What you need to do:
Each and every line of the data must appear exactly as given.
**** Provided data
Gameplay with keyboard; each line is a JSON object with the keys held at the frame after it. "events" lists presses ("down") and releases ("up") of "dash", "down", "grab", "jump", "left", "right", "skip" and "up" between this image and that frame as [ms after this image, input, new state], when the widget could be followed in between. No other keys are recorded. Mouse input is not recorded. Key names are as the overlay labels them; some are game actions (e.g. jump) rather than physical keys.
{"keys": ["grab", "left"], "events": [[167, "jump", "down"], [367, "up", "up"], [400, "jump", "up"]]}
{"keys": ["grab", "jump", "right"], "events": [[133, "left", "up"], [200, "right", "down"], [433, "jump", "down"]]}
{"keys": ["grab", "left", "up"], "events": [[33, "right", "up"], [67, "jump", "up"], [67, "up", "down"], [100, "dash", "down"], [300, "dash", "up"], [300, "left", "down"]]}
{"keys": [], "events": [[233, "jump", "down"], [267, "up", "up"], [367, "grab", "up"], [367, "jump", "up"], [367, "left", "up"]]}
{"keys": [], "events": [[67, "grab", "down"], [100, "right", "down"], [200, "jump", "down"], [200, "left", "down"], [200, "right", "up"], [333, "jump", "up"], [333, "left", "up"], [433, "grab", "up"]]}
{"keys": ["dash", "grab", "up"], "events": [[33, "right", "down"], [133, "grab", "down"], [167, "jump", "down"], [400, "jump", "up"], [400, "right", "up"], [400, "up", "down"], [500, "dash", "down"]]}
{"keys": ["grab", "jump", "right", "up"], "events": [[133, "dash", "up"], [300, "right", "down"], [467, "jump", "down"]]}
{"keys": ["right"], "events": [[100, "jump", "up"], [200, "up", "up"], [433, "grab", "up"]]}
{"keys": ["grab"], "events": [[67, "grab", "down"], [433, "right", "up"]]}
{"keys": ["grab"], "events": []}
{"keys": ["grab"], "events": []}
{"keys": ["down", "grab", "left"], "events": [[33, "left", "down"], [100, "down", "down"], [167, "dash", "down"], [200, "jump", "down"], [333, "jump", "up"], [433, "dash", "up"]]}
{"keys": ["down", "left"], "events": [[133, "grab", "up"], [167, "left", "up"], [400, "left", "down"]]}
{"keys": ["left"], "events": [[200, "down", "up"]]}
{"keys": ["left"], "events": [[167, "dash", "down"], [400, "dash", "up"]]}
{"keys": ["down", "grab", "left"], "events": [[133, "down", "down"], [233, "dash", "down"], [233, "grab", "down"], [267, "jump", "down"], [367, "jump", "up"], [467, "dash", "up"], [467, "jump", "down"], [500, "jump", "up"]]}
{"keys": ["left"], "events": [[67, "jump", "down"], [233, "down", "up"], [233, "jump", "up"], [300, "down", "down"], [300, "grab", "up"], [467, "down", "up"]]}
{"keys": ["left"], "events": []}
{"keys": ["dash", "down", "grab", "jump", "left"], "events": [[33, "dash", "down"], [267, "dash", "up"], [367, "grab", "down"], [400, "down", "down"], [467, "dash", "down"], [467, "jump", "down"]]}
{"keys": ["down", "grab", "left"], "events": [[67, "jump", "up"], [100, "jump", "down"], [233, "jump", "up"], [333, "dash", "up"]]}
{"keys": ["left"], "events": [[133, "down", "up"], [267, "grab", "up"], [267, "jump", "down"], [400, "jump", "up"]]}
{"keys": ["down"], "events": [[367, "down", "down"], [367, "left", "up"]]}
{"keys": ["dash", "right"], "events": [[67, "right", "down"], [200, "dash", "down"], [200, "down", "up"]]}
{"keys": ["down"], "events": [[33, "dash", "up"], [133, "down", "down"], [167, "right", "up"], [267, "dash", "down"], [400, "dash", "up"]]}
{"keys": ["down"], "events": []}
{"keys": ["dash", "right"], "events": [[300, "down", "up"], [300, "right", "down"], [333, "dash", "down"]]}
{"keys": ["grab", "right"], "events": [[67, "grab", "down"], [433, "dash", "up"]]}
********
Completed task:
Gameplay with keyboard; each line is a JSON object with the keys held at the frame after it. "events" lists presses ("down") and releases ("up") of "dash", "down", "grab", "jump", "left", "right", "skip" and "up" between this image and that frame as [ms after this image, input, new state], when the widget could be followed in between. No other keys are recorded. Mouse input is not recorded. Key names are as the overlay labels them; some are game actions (e.g. jump) rather than physical keys.
{"keys": ["grab", "left"], "events": [[167, "jump", "down"], [367, "up", "up"], [400, "jump", "up"]]}
{"keys": ["grab", "jump", "right"], "events": [[133, "left", "up"], [200, "right", "down"], [433, "jump", "down"]]}
{"keys": ["grab", "left", "up"], "events": [[33, "right", "up"], [67, "jump", "up"], [67, "up", "down"], [100, "dash", "down"], [300, "dash", "up"], [300, "left", "down"]]}
{"keys": [], "events": [[233, "jump", "down"], [267, "up", "up"], [367, "grab", "up"], [367, "jump", "up"], [367, "left", "up"]]}
{"keys": [], "events": [[67, "grab", "down"], [100, "right", "down"], [200, "jump", "down"], [200, "left", "down"], [200, "right", "up"], [333, "jump", "up"], [333, "left", "up"], [433, "grab", "up"]]}
{"keys": ["dash", "grab", "up"], "events": [[33, "right", "down"], [133, "grab", "down"], [167, "jump", "down"], [400, "jump", "up"], [400, "right", "up"], [400, "up", "down"], [500, "dash", "down"]]}
{"keys": ["grab", "jump", "right", "up"], "events": [[133, "dash", "up"], [300, "right", "down"], [467, "jump", "down"]]}
{"keys": ["right"], "events": [[100, "jump", "up"], [200, "up", "up"], [433, "grab", "up"]]}
{"keys": ["grab"], "events": [[67, "grab", "down"], [433, "right", "up"]]}
{"keys": ["grab"], "events": []}
{"keys": ["grab"], "events": []}
{"keys": ["down", "grab", "left"], "events": [[33, "left", "down"], [100, "down", "down"], [167, "dash", "down"], [200, "jump", "down"], [333, "jump", "up"], [433, "dash", "up"]]}
{"keys": ["down", "left"], "events": [[133, "grab", "up"], [167, "left", "up"], [400, "left", "down"]]}
{"keys": ["left"], "events": [[200, "down", "up"]]}
{"keys": ["left"], "events": [[167, "dash", "down"], [400, "dash", "up"]]}
{"keys": ["down", "grab", "left"], "events": [[133, "down", "down"], [233, "dash", "down"], [233, "grab", "down"], [267, "jump", "down"], [367, "jump", "up"], [467, "dash", "up"], [467, "jump", "down"], [500, "jump", "up"]]}
{"keys": ["left"], "events": [[67, "jump", "down"], [233, "down", "up"], [233, "jump", "up"], [300, "down", "down"], [300, "grab", "up"], [467, "down", "up"]]}
{"keys": ["left"], "events": []}
{"keys": ["dash", "down", "grab", "jump", "left"], "events": [[33, "dash", "down"], [267, "dash", "up"], [367, "grab", "down"], [400, "down", "down"], [467, "dash", "down"], [467, "jump", "down"]]}
{"keys": ["down", "grab", "left"], "events": [[67, "jump", "up"], [100, "jump", "down"], [233, "jump", "up"], [333, "dash", "up"]]}
{"keys": ["left"], "events": [[133, "down", "up"], [267, "grab", "up"], [267, "jump", "down"], [400, "jump", "up"]]}
{"keys": ["down"], "events": [[367, "down", "down"], [367, "left", "up"]]}
{"keys": ["dash", "right"], "events": [[67, "right", "down"], [200, "dash", "down"], [200, "down", "up"]]}
{"keys": ["down"], "events": [[33, "dash", "up"], [133, "down", "down"], [167, "right", "up"], [267, "dash", "down"], [400, "dash", "up"]]}
{"keys": ["down"], "events": []}
{"keys": ["dash", "right"], "events": [[300, "down", "up"], [300, "right", "down"], [333, "dash", "down"]]}
{"keys": ["grab", "right"], "events": [[67, "grab", "down"], [433, "dash", "up"]]}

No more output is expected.